• **Task instructions**:
What follows is a listing to transcribe exactly, leaving the pictures out.

• **Material for the task**:
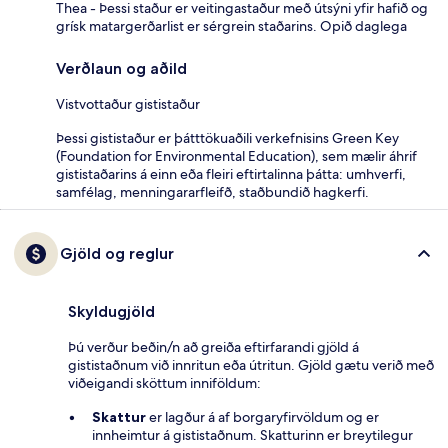
Thea - Þessi staður er veitingastaður með útsýni yfir hafið og
grísk matargerðarlist er sérgrein staðarins. Opið daglega
Verðlaun og aðild
Vistvottaður gististaður
Þessi gististaður er þátttökuaðili verkefnisins Green Key
(Foundation for Environmental Education), sem mælir áhrif
gististaðarins á einn eða fleiri eftirtalinna þátta: umhverfi,
samfélag, menningararfleifð, staðbundið hagkerfi.
Gjöld og reglur
Skyldugjöld
Þú verður beðin/n að greiða eftirfarandi gjöld á
gististaðnum við innritun eða útritun. Gjöld gætu verið með
viðeigandi sköttum inniföldum:
Skattur
er lagður á af borgaryfirvöldum og er
innheimtur á gististaðnum. Skatturinn er breytilegur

• **Written solution**:
Thea - Þessi staður er veitingastaður með útsýni yfir hafið og
grísk matargerðarlist er sérgrein staðarins. Opið daglega
Verðlaun og aðild
Vistvottaður gististaður
Þessi gististaður er þátttökuaðili verkefnisins Green Key
(Foundation for Environmental Education), sem mælir áhrif
gististaðarins á einn eða fleiri eftirtalinna þátta: umhverfi,
samfélag, menningararfleifð, staðbundið hagkerfi.
Gjöld og reglur
Skyldugjöld
Þú verður beðin/n að greiða eftirfarandi gjöld á
gististaðnum við innritun eða útritun. Gjöld gætu verið með
viðeigandi sköttum inniföldum:
Skattur
er lagður á af borgaryfirvöldum og er
innheimtur á gististaðnum. Skatturinn er breytilegur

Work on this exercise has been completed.